Wednesday, October 15, 2008

Mortimer B. Zuckerman

The Yellow-Light Economy

Posted October 12, 2007

Who could have imagined that the stock market would hit record highs so soon after the credit crunch and the housing collapse? Or that the credit markets would already have begun opening up again, albeit with a much greater spread than in June between interest on private debt and interest on treasuries?

So where are we in the tug of war between bulls and bears?

The August panic seems like ancient history. It originated in the contagious fear that the pyramid of securities based on subprime mortgages of unknowable worth was wobbly and might collapse. The Federal Reserve came to the rescue by pumping more money into the banking system and lowering interest rates. They judged that the risk of an economic slowdown and a full-blown credit crisis was greater than the risk of inflation. This was the right assessment. The price index for personal consumption expenditures, or PCE—the inflation gauge the Federal Reserve Board watches most closely—rose a mere 1.8 percent in August when compared with a year earlier, well within the 2 percent comfort zone that the Fed looks for and the lowest PCE inflation rate since 2004. Prospects for restraining inflation are good because housing costs, which include rent and make up the biggest component of the inflation index, continue to decline.

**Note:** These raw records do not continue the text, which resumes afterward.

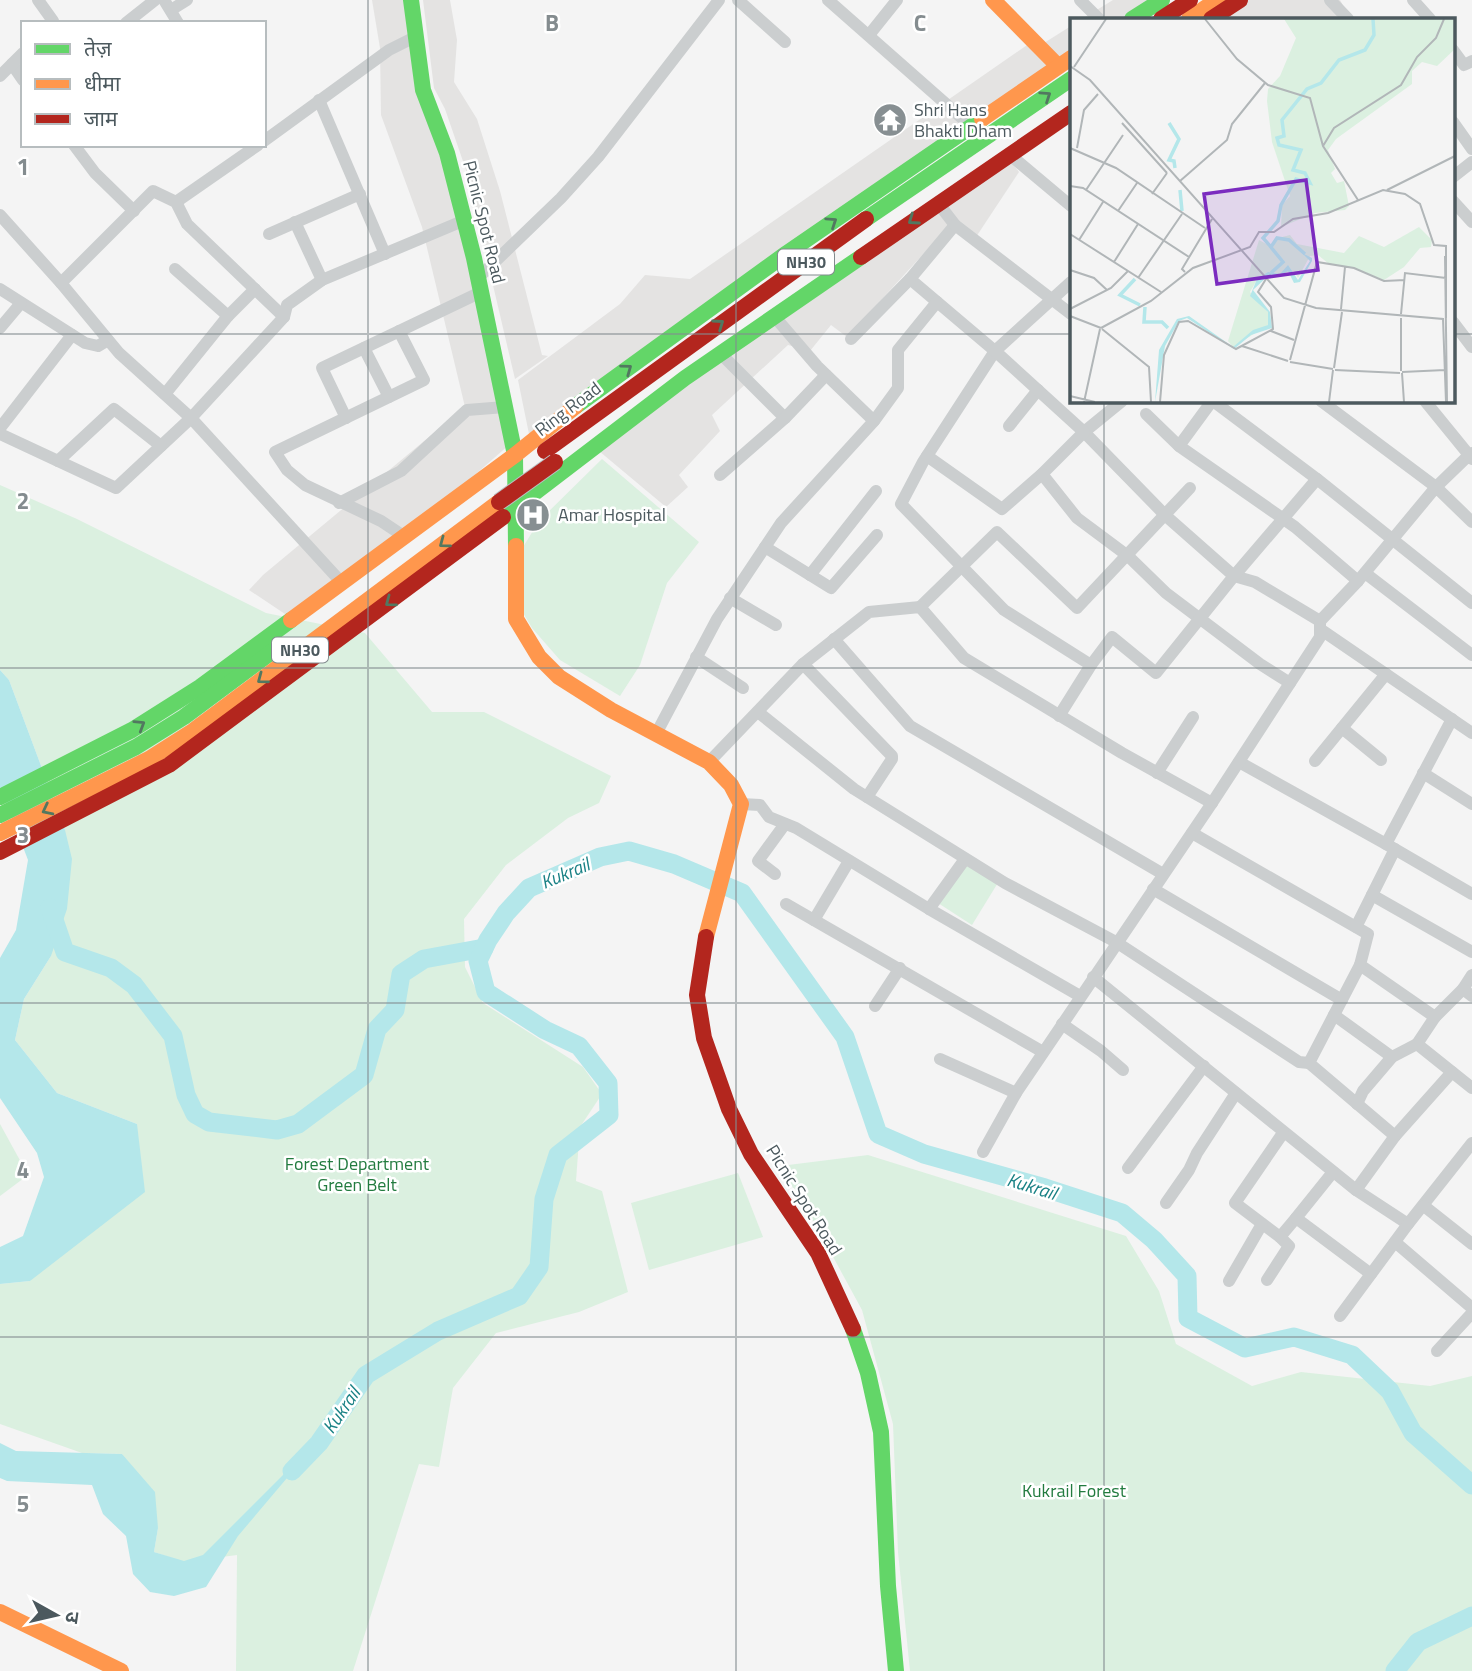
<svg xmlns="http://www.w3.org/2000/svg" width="1472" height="1671" font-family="'Titillium Web','Noto Sans Devanagari',sans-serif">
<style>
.commercial{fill:#e4e3e2}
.green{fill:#dbf0e0}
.water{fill:#b4e7ea}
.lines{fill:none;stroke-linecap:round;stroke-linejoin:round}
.river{stroke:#b4e7ea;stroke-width:19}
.street{stroke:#cbcecf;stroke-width:12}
.fast{stroke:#63d668;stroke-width:16}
.slow{stroke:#ff974d;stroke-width:16}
.jam{stroke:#b3261e;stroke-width:16}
.jam-bridge-casing{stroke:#b9bfc2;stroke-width:18;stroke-linecap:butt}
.jam-bridge{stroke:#b3261e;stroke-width:16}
.oneway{stroke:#527860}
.grid{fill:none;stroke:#848c8f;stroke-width:2;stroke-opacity:0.55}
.labels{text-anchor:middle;stroke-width:5;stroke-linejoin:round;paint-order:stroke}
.shield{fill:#fff;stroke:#828b8e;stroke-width:2}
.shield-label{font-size:16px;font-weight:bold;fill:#4c595e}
.poi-label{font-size:18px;fill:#4c595e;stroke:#fff;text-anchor:start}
.street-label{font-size:18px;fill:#4c595e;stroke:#fff}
.park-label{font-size:18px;fill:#227b3f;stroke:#fff}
.water-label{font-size:19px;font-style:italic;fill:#198185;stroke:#fff}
.inset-river{fill:none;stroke:#b4e7ea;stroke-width:3.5}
.inset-road{fill:none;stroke:#b1b6b8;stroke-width:2}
.view{fill:#7b2cbf;fill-opacity:0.15;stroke:#7b2cbf;stroke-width:3.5}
.inset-edge{fill:none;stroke:#4c595e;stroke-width:3.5}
.grid-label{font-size:23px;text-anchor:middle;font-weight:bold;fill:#848c8f;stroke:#fff;stroke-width:5;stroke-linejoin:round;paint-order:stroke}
</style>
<rect width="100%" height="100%" fill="#f4f4f4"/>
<g class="commercial">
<path d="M372,0h36l103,443 -75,66 -148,107 -39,-26 14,-15 202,-168 -43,-180 -41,-112 -1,-67z"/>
<path d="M423,0h27l7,40 -3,42 23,37 23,72 42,164 6,1 -33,23 -49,-209 -21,-61 -11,-21z"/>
<path d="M1113,0h41l-29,19h-43z"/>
<path d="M1244,0h96l5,9 -10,10h-119z"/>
<path d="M1071,26v26l-542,382 -11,-54 102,-76 25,-29 45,4 340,-236h14z"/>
<path d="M1009,159l10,13 -43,65 -21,-16 -10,-18z"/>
<path d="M937,207l13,18 -103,112 -16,-12 -21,26 -22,-6 -76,70 8,16 -41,44 9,12 -22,20 -67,-56 71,-56z"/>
</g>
<g class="green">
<path d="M602,459l97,83 -32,41 -27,82 -20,31 -60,-36 -28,-32 -13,-22 1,-54 19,-31z"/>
<path d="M0,485l77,34 189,94 99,20 67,79h52l127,64 -12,27 -31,15 -62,47 -42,54 1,48 18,36 100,64 19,27 -22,33 -4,54 26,10 26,101 -49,20 -83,21 -43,55 -14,79 -20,-3 -66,207h-117l1,-116 -53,7 -30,-10 4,-24 -36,-74 -40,-1 -82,-29v-140l30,-3 107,-157 -80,-31 -42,-53 9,-41 27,-43 14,-126 -56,-150 -9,-10z"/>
<path d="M965,860l34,21 -27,44 -34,-22z"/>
<path d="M0,1124l28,51 -28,21z"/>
<path d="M868,1155l258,81 33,55 17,53 76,42 49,-14 129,14 42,-10v295h-562l-12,-119 -5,-128 -31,-114 -43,-79 -39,-65z"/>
<path d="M738,1173l25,64 -114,33 -18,-67z"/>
</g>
<g class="water">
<path d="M0,670l9,10 56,150 7,29 -5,50 -16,47 -27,43 -9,41 42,53 80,31 8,68 -115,89 -30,3v-37l23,-11 21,-59 -7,-24 -37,-55v-140l16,-28 12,-70 -28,-73z"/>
<path d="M0,1443l16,8 106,3 33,38 3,36 -4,24 30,9 19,-6 94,-94 12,-9 -71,84 -32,51 -32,9 -24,-4 -17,-18 -7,-38 -23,-22 -11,-29 -85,-4 -7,-3z"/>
</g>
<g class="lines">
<g class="river">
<path d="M50,908l15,44 46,16 23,17 39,51 13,59 9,19 14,8 68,8 21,-6 66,-49 13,-46 18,-19 6,-36 23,-15 60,-11"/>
<path d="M292,1471l27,-28 47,-68 72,-44 81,-35 20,-29 5,-68 14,-44 51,-40 -1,-32 -29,-37 -34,-16 -59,-38 -8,-31 10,-21 18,-27 23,-25 71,-31 29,-6 45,13 68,29 103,144 33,97 46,20 121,34 77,25 32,27 33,36 1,42 57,30 49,-11 58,18 38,36 23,42 59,52"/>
<path d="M1395,1671l23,-29 54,-26"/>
</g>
<g class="street">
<path d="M38,0l15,21 -1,2"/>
<path d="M164,0l14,23"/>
<path d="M738,0l47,42"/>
<path d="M828,0l143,126"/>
<path d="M1080,0l19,19"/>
<path d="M1330,0l18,19"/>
<path d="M1413,0l17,19"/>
<path d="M171,10l16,-10"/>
<path d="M126,23l29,-23"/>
<path d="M869,35l28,-35"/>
<path d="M1453,50l11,15 8,-4"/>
<path d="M12,64l11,16"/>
<path d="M0,76l23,-23"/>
<path d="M319,100l66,154"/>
<path d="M1453,122l19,27"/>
<path d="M264,141l125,-91 26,-13"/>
<path d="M74,145l21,28 39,38"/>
<path d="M1009,154l62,52"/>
<path d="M1453,177l19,-15"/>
<path d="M1453,201l19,21"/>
<path d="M176,202l82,-57"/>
<path d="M938,203l17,22 -45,54 85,72 -72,111 -22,42 103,106 87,55 -32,51"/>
<path d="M0,215l61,68 58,70 72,65 151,165"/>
<path d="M295,222l27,58"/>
<path d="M955,225l116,89"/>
<path d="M269,234l91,-40"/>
<path d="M478,278l83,-80 37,-41 121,-157"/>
<path d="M61,283l92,-92 23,11 11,22 97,93"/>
<path d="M0,289l85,54 13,3 10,-6"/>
<path d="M228,316l27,-27"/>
<path d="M1453,322l19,25"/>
<path d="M0,328l21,-25"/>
<path d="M399,331l25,49 -149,72 12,18 18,15 76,36 24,16"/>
<path d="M851,339l59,-60"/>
<path d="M364,348l25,49"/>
<path d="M720,353l65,65"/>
<path d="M165,394l63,-78 -53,-47"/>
<path d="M1122,401l-38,31 82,84 68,60 21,6 65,39"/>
<path d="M1212,401l-33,45 116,81 63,54"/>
<path d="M1213,401l104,78 155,124"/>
<path d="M1321,401l115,86 33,-32 3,4"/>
<path d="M1425,401l44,54 3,-2"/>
<path d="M1146,414l33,32"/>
<path d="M346,418l-24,-50 159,-76"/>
<path d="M874,421l24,-33v-38l39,-48"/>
<path d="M1009,426l29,-36"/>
<path d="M0,428l72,-93"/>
<path d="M0,434l116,54 75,-70 93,-101 3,-12 35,-25 143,-60"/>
<path d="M927,456l75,53 40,-35 42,-42 -89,-81 76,-69"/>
<path d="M58,461l56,-52 47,37"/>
<path d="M1042,474l35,44 51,38 38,37 94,71 30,19"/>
<path d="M720,475l65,-57 41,-43"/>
<path d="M339,503l62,-32 66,-61 38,-3"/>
<path d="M765,547l66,41 46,-53"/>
<path d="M1365,573l107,82"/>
<path d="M810,575l66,-84"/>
<path d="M730,598l46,27"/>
<path d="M920,607l77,-75 80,76 113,-120"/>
<path d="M1320,629l152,104"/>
<path d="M834,639l76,87 253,148"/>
<path d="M696,657l47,31"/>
<path d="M803,664l89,92v3l-25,38"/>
<path d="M1091,665l21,-28 44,36 78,-97 83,-97"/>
<path d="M758,712l96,77 151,94 111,59 183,120 10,1"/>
<path d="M1342,728l39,32"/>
<path d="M656,734l61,-115 64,-96 93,-102 -57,-55 -43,-50"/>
<path d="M1315,761l71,-87"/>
<path d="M709,762l94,-98 66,-52 51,-5 44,51 158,95 90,50"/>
<path d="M1239,762l147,82 66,-125"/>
<path d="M1157,773l36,-56"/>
<path d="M1423,773l49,31"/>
<path d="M741,804l19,1 9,12 27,11 133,81"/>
<path d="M1192,833l176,101 -8,31 75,52 -18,27 55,44"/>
<path d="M1386,844l86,50"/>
<path d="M965,859l-36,50 151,87"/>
<path d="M775,874l-17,-13 27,-37"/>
<path d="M1153,889l189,111"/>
<path d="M1372,895l100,57"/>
<path d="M786,904l257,148"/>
<path d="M814,920l35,-59"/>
<path d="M1356,927l39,-78"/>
<path d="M1360,965l-51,98 86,73 -39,54 52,34 64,-81"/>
<path d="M1093,977l263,213"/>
<path d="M1463,989l9,-14"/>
<path d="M875,1006l25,-38"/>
<path d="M1334,1015l58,42"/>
<path d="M1435,1017l28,-28 9,7"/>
<path d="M1062,1024l39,27 22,19"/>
<path d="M940,1059l76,34"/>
<path d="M1357,1104l6,-13 29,-34 25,-13"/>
<path d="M1283,1133l-48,70 45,34 16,-19"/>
<path d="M1395,1136l57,-64"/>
<path d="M983,1152l33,-59 196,-290 108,-166v-16l38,-40 78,-94 36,35"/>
<path d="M1128,1168l76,-102"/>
<path d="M1333,1172l-37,46 75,56"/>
<path d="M1166,1203l23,-33 8,-17 39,-60"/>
<path d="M1424,1206l48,38"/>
<path d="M1395,1242l77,66"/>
<path d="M1267,1280l22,-34 -9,-9"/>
<path d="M1229,1281l33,-57"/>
<path d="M1340,1316l68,-92"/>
<path d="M1437,1351l35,-38"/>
</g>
<g class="fast">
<path d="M411,0l12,90 24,63 27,105 41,197 1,91"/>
<path d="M1132,19l30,-19"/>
<path d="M866,219l205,-140"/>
<path d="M576,406l211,-153 195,-134"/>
<path d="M503,517l182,-139 176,-121"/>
<path d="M0,797l132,-67 68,-43 91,-67"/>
<path d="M0,815l136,-68 48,-30 97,-72"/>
<path d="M853,1329l15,44 13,59 7,154 8,85"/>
</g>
<g class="slow">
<path d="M993,0l65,66"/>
<path d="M1189,19l28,-19"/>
<path d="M982,119l89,-61"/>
<path d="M516,546v73l23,38 20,20 52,33 98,52 22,23 10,19 -35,133"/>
<path d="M291,620l224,-165 61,-49"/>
<path d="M0,833l149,-74 44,-28 306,-229"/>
<path d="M0,1612l121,59"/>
</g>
<g class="jam">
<path d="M1161,19l29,-19"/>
<path d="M1211,19l29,-19"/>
<path d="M861,257l210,-144"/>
<path d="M545,451l321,-232"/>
<path d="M0,852l169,-87 334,-248"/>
<path d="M706,937l-9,58 7,43 25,71 22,45 67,99 35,76"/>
</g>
<g class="jam-bridge-casing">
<path id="jam-bridge" d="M499,502l56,-40"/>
</g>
<use href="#jam-bridge" class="jam-bridge"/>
</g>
<defs><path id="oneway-chevron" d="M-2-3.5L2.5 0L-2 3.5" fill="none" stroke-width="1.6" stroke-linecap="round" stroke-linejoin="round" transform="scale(1.75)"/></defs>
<g class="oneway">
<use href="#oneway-chevron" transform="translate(1046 96) rotate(-34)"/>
<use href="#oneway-chevron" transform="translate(913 220) rotate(145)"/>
<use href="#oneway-chevron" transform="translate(832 222) rotate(-34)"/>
<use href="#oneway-chevron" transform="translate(719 324) rotate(-35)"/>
<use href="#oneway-chevron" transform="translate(627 369) rotate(-36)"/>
<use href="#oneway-chevron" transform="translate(444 543) rotate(143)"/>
<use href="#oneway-chevron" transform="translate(390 602) rotate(143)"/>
<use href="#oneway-chevron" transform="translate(262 679) rotate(143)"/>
<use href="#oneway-chevron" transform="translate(140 725) rotate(-32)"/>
<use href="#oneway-chevron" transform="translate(47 810) rotate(153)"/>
</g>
<path class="grid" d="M368,0v1671M736,0v1671M1104,0v19M0,334h1071M1453,334h19M1104,401v1270M0,668h1472M0,1003h1472M0,1337h1472"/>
<defs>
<g id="temple-disc" transform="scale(1.75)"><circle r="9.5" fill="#878f92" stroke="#fff"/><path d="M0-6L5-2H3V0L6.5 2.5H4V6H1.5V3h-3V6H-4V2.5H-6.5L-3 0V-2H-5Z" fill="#fff"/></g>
<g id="hospital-disc" transform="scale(1.75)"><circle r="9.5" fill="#878f92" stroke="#fff"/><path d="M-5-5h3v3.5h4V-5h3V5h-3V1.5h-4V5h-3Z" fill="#fff"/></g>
</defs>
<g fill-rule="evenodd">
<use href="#temple-disc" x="890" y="120"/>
<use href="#hospital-disc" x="533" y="515"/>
</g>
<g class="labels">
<g class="shield">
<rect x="778" y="249.5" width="56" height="25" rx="5"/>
<rect x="272" y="637.5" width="56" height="25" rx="5"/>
</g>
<g class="shield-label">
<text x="806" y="268">NH30</text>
<text x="300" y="656">NH30</text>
</g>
<g class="poi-label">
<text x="914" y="116">Shri Hans<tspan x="914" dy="21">Bhakti Dham</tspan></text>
<text x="558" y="521">Amar Hospital</text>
</g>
<g class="street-label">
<text transform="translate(484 222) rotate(76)" y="6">Picnic Spot Road</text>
<text transform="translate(568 409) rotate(-37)" y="6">Ring Road</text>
<text transform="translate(804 1200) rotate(58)" y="6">Picnic Spot Road</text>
</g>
<g class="park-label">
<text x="357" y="1170">Forest Department<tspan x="357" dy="21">Green Belt</tspan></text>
<text x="1074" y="1497">Kukrail Forest</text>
</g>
<g class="water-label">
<text transform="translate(565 873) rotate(-23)" y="7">Kukrail</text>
<text transform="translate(1032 1186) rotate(17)" y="7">Kukrail</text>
<text transform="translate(341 1410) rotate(-56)" y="7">Kukrail</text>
</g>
</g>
<g transform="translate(1070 18)">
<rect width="385" height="385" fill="#f4f4f4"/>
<path d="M214,1h171v30l-18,17 -15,-4 -10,9v13l-76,55 -8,11 7,19 -4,4 6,10 7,-2 5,25 -4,4 -30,3 -34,14 1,-22 8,-9 -18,-54 -5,-41 1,-12 12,-13 16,-38zM349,209l13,13 -1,7 -11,1 -16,19 -20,13 -29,-12 -26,-4 -11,-9 -8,1 -12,22 -4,-7 -36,7 -8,14 18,20v13l-35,22 -5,-6 31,-101 13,7 6,-9 12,-3 7,9 47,9 15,-17 25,11z" fill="#dbf0e0"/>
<path d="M232,235l10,5v3l-12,21 -6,1 -6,-12 -10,6 -9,-2 -16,15 17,22 2,16 -21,7 -17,14 -47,-31 -8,3 -14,25 -10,56 4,-52 18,-31 12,-3 44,31 20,-17 15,-5v-13l-18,-16 7,-17 11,-7 12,2 8,-9 10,15 12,-19z" fill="#b4e7ea"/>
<path class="inset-river" d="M99,105l10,16 -10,21 5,1 1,7M110,172l2,21M200,228l13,16 -12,11M235,236l-16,-14 -12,-2 -6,9 -8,-9 15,-17 3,-16 15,-26 14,4 -5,-10 -12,-3 8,-20 -22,-5 -2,-7 7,-2 -2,-16 25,-31 14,-6 18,-23 26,-10 9,-15 -1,-16M65,261l-15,16 20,10M75,289l-1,15h18l6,6"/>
<path class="inset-road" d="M135,1l32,40 31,26 42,13 13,48 35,54M0,48l20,14 194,218 32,10 127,11 3,83M4,49l32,-48M52,105l45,50M253,128l11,-18 67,-43 16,-28 19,-19 8,-19M0,130l46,20 89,60M7,130l7,-38 14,-16M110,163l47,-41 5,-16 33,-41M0,168l13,2 106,69M16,172l37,-55M317,172l68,-34M82,176l15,-21M48,193l19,-28M0,216l91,58M9,222l24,-38M375,238l2,146M44,244l24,-38M0,252l24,8 13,12M115,254l-3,-3 30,-50M68,260l44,-64M0,291l41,-21 17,-17M271,291l4,-42M331,296l4,-41 41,5M0,298l31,12M331,300v53M31,310l50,-27 42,-33 57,-21 9,-15h15l19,-13 35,-6 55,-23 22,4 15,10 14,41 12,1v72M32,311l47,38 2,35M201,313l23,9M172,328l46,15M220,342l27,-98 37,6 30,13 21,-1M220,344l43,7M264,350l8,-56M265,352l65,3M332,354l43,-2M332,355l2,29M0,378l25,6M14,384l16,-73M90,384l4,-47 15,-33 9,-1 48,28 37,-20 -2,-22 -13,-15 8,-13M259,384l4,-32"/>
<path class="view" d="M236,162l12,90 -101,14 -13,-90z"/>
<rect width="385" height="385" class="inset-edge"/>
</g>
<g class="grid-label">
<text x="552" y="31">B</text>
<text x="920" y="31">C</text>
<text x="23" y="175">1</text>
<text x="23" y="509">2</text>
<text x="23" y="843">3</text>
<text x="23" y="1178">4</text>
<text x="23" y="1512">5</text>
</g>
<rect x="21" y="21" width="245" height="126" fill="#ffffff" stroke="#b7bdbf" stroke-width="2"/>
<rect x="35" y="44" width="35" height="10" fill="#63d668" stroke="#b7bdbf" stroke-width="2"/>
<text x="84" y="56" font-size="21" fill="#4c595e">तेज़</text>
<rect x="35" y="79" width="35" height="10" fill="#ff974d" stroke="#b7bdbf" stroke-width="2"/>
<text x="84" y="91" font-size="21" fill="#4c595e">धीमा</text>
<rect x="35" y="114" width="35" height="10" fill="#b3261e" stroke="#b7bdbf" stroke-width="2"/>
<text x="84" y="126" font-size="21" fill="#4c595e">जाम</text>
<g transform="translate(56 1615) rotate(98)" stroke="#ffffff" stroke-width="5" paint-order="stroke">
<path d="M0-5L12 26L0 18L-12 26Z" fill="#4c595e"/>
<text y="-10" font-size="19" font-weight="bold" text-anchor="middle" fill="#4c595e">उ</text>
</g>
</svg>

The bears, looking at the glass half empty, see corporate America concerned by a still-real risk of contraction. The credit squeeze is eased, but not yet over. In the next 60 days, nearly $1 trillion of commercial paper will have to be rolled over, and nobody is quite sure where the money to refinance it will come from. If business can't access working capital for its daily needs, firms will have to shrink their operations. The business concern over the economy has also slowed payroll growth.

Consumer woes. Households, too, face a series of challenges: Adjustable mortgage rates are likely to cost more over the next 12 months, accelerating the rate of foreclosures; the job market will soften; consumer confidence is in for a decline, particularly as people confront diminished equity in their homes. The number of existing homes for sale at the beginning of October—more than 4.5 million—is twice as many as 2½ years ago, according to the National Association of Realtors. This means owners will have to ask for lower prices before the slump can end, entailing some reduction in all home values. House sales and prices will clearly have a few more quarters of sharp contraction.

The bulls, seeing a glass half full, focus on impressive growth in other sectors: high business profits; growing nonresidential construction; expanding business fixed investments; and soaring exports benefiting from the lower dollar. Inventories are low, and balance sheets are strong. The companies in the S&P 500 alone have $2.8 trillion in cash balances, and returns on equity are still running in the high teens. The corporate world is not coming to an end.

Neither is the consumer, but he's got a lot less in his pocket. The National Retail Federation is predicting the lowest growth in five years in retail store spending in November and December. Still, that's a rise of 4 percent. The bullish point is that in the past five years, household net worth rose $18.5 trillion. Some 80 percent of that came directly from stocks, bonds, mutual funds, pension funds, and insurance policies. The stock market is reaching new highs, so we can expect more spending by the top 20 percent of American earners who own most of the stock. They have a disproportionate influence on the direction of the economy: They spend more in a given year than the bottom three quintiles combined.

So the bears and the bulls are in rough balance. Most accept that the likeliest best outcome is that we will have a couple of quarters of subdued growth and then see a gradual strengthening next year, especially if the housing correction has worked through and doesn't unduly depress consumer spending.

The big unknown—the fulcrum, maybe—is that there is perhaps $500 trillion in outstanding derivatives contracts, some of them in instruments so complex that investor after investor has admitted to not being able to know the value of those newfangled assets. In other words, it will be several more months before the bear-bull tug of war can be resolved.

The Fed was right to be pre-emptive in showing that it will take powerful steps to maintain our economic momentum. The fear that replaced greed in the financial markets has in turn been replaced by caution. But anxiety about recession still lurks. The Fed must be on its toes, ready to move decisively again should the trend lines turn down and signal a broader weakening in output and employment.